With AI, businesses needed to prepare for an AI strategy before the technology reached enterprise maturity. For Gago, this means putting in place data governance and data pipelines. Moody’s, he says, has been investing in AI for 10 years, with data in the right place and a data warehouse orchestration layer. This is something he believes is lacking in many companies. Once these things are in place, implementing GenAI, according to Gago, can be achieved relatively quickly.
“I think now we’re now getting hints of the beginning of the fault-tolerant era of quantum computing”
Sergio Gago, Moody’s
The research from Corinium Global Intelligence reported that 82% of financial institute data scientists believe quantum computing immaturity is a barrier to the development of the technology in their organisations.

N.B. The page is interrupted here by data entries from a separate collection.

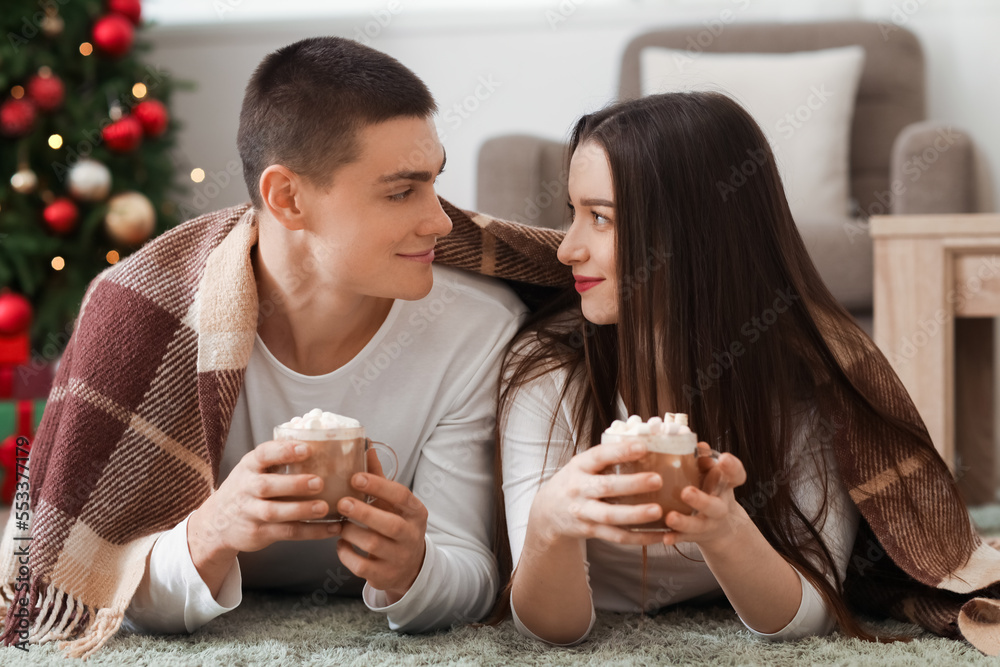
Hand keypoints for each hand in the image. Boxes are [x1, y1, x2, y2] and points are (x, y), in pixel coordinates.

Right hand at [187, 440, 338, 594]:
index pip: (263, 454)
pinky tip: (332, 528)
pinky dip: (311, 532)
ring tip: (324, 507)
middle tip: (320, 482)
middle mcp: (247, 488)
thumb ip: (278, 459)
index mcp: (249, 466)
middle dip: (294, 484)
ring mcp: (250, 512)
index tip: (306, 449)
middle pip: (267, 486)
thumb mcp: (254, 469)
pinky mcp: (258, 533)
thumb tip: (323, 443)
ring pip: (275, 512)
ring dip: (301, 510)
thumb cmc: (248, 488)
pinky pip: (287, 533)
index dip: (284, 451)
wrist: (217, 521)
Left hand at [336, 449, 427, 602]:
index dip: (378, 485)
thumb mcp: (393, 503)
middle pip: (389, 523)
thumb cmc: (396, 525)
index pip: (401, 495)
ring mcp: (399, 557)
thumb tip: (366, 446)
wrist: (410, 566)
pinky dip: (346, 553)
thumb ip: (379, 477)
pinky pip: (361, 565)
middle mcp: (411, 535)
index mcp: (416, 512)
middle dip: (363, 512)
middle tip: (342, 502)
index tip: (355, 477)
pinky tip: (341, 543)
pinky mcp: (385, 576)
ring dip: (351, 532)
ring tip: (340, 523)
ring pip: (372, 544)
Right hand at [528, 437, 665, 547]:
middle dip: (632, 484)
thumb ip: (606, 457)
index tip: (643, 447)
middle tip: (657, 480)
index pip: (599, 456)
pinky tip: (657, 535)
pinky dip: (638, 537)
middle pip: (606, 487)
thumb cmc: (574, 481)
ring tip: (658, 510)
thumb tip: (644, 443)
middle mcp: (579, 488)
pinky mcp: (590, 530)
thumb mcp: (582, 465)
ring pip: (610, 515)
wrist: (547, 511)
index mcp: (580, 466)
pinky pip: (616, 536)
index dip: (620, 451)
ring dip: (635, 514)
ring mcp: (583, 512)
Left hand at [662, 443, 748, 550]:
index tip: (724, 458)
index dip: (732, 467)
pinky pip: (684, 539)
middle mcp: (719, 507)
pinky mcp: (694, 536)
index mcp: (724, 487)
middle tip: (686, 492)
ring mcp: (707, 524)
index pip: (736, 476)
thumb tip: (697, 445)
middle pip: (715, 506)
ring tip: (670, 517)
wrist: (722, 527)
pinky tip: (665, 537)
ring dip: (684, 522)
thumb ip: (704, 461)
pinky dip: (675, 537)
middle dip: (701, 500)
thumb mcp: (711, 474)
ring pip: (698, 525)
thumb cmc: (709, 489)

For Gago, this was also the case in the early days of enterprise AI. “If you ask yourself what is going to be quantum’s ChatGPT moment, it’s certainly not going to be next year,” he says.
Nevertheless, that should not stop companies from preparing. After all, Gago says, Google researchers published their paper, Transformer: A novel neural network architecture for language understanding, in 2017 – research which has led to the emergence of generative AI. But it has taken four to five years for the technology to become mainstream.
The important thing is that rather than try to calculate an ROI, Gago urges IT leaders to determine the computational problems that simply cannot be solved with classical computer architectures. Understanding the benefits to the organisation of solving these problems can help frame the funding debate.
And even though it may be seen as a long-term commitment to something that could be many years away, from the conversation with Gago, having the right expertise and technology in place will inevitably lead to a strategic advantage as quantum computing matures.